• _TEKST DO CZYTANIA_:
=-=-=-=-=

Marek Borowski: nasze stanowisko i nasza determinacja
Sprzeciwiamy się takiej interpretacji naszego stanowiska i naszej determinacji, która mówi tak: "No, nie możecie być tak do końca nieustępliwi, ponieważ narażacie na szwank całą zgodę wokół konstytucji". Odpowiadam: "Ci, którzy chcą zmienić ten przepis i którzy są tak nieustępliwi, narażają na szwank zgodę przy tej konstytucji" - mówi w "Sygnałach Dnia" marszałek Sejmu Marek Borowski.
03.10.2003 10:16
Sygnały Dnia: Panie marszałku, Hiszpanie mają zamiar nas jednak wystawić do wiatru mimo zapewnień, że poprą nasze stanowisko podczas spotkania międzyrządowego w Rzymie na temat konstytucji europejskiej. Tak donosi holenderski dziennik "Handelsblat".
Marek Borowski: I teraz będzie bardzo wiele takich różnych doniesień, różnych pogłosek, z których część będzie miała charakter zwykłych sensacji, część będzie prawdopodobnie w pewnym sensie sterowana, tzn. będą to różnego rodzaju balony próbne, które będą wypuszczane przez różne środowiska.

=-=-=-=-=

• _WYKAZ_:

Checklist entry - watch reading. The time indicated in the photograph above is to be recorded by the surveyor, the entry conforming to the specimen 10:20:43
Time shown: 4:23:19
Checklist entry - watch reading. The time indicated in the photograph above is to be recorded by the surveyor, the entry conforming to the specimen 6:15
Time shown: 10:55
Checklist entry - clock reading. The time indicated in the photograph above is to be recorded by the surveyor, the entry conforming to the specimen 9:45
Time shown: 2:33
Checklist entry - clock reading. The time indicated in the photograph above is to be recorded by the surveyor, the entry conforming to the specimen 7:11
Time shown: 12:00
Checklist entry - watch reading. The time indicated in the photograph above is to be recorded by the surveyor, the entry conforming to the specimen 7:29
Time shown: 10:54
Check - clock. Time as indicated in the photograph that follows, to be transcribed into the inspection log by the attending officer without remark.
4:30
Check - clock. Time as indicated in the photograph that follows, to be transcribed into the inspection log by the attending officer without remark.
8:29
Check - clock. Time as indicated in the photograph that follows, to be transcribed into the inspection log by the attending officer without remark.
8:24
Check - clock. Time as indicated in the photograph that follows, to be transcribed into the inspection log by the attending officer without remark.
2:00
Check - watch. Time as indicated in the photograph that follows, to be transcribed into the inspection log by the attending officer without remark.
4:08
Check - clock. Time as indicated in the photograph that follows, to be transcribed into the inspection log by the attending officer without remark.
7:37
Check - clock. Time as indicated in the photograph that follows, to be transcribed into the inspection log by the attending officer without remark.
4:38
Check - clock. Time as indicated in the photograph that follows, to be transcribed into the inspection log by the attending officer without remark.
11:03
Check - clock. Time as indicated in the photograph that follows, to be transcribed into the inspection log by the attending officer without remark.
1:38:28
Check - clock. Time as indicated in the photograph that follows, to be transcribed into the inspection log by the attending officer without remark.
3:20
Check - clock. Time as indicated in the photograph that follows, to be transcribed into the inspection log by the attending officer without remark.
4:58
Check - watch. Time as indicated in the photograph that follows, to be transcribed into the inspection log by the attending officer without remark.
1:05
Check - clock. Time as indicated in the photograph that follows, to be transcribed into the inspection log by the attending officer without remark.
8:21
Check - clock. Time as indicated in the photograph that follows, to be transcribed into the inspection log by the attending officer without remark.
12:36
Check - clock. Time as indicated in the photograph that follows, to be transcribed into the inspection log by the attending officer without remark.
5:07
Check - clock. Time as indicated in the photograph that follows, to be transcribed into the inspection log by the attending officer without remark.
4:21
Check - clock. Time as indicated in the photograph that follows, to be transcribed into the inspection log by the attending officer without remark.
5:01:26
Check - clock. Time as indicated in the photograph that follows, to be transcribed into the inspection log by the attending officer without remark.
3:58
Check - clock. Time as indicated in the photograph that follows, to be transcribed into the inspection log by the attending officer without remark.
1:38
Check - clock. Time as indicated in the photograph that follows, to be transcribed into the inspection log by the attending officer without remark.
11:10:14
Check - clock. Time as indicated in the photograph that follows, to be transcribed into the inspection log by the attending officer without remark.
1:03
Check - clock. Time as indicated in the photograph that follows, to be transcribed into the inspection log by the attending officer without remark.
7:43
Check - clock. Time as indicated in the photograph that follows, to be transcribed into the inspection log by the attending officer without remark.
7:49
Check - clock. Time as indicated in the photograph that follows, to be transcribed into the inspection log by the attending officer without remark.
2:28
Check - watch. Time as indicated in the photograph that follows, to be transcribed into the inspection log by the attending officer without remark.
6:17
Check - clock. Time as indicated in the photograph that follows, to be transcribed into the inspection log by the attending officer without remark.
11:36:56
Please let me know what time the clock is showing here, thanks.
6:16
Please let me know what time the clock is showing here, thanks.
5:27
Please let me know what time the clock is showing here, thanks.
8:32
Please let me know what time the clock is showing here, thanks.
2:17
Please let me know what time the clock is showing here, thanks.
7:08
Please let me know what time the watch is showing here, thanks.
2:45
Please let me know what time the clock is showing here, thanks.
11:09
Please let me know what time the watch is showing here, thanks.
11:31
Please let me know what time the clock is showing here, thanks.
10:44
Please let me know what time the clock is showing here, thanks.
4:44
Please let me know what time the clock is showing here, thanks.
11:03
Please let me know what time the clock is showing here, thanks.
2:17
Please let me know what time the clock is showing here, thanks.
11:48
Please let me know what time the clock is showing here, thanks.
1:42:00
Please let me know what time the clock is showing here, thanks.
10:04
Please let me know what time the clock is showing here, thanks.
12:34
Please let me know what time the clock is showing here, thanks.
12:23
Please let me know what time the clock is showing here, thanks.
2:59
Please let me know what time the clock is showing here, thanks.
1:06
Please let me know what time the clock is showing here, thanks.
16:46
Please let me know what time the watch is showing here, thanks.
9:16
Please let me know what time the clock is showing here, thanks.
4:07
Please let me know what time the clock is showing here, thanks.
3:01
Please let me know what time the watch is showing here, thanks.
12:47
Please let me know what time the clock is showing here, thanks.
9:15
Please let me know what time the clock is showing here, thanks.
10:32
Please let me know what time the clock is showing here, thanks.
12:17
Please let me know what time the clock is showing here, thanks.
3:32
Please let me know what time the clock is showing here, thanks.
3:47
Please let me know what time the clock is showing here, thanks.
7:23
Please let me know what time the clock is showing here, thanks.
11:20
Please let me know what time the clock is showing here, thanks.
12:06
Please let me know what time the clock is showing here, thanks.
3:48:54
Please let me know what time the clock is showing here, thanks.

=-=-=-=-=

• _ZADANIA_:
a) Proszę podać, który dziennik według tekstu do czytania donosi, że Hiszpanie zamierzają wystawić Polskę do wiatru.
b) Proszę zwięźlej ująć akapit tekstu do czytania rozpoczynający się od słów „Marek Borowski: I teraz będzie”, zachowując jego główne informacje.
c) Proszę przepisać dokładnie fragment tekstu do czytania od słów "Marek Borowski: I" do słów "przez różne środowiska.".
Przy wykonywaniu zadań należy opierać się wyłącznie na tekście do czytania.

• _ODPOWIEDZI_:
a) Holenderski dziennik „Handelsblat”.

b) Marek Borowski zapowiada wiele doniesień i pogłosek. Część z nich będzie zwykłymi sensacjami, a część prawdopodobnie sterowanymi balonami próbnymi wypuszczanymi przez różne środowiska.

c)
Marek Borowski: I teraz będzie bardzo wiele takich różnych doniesień, różnych pogłosek, z których część będzie miała charakter zwykłych sensacji, część będzie prawdopodobnie w pewnym sensie sterowana, tzn. będą to różnego rodzaju balony próbne, które będą wypuszczane przez różne środowiska.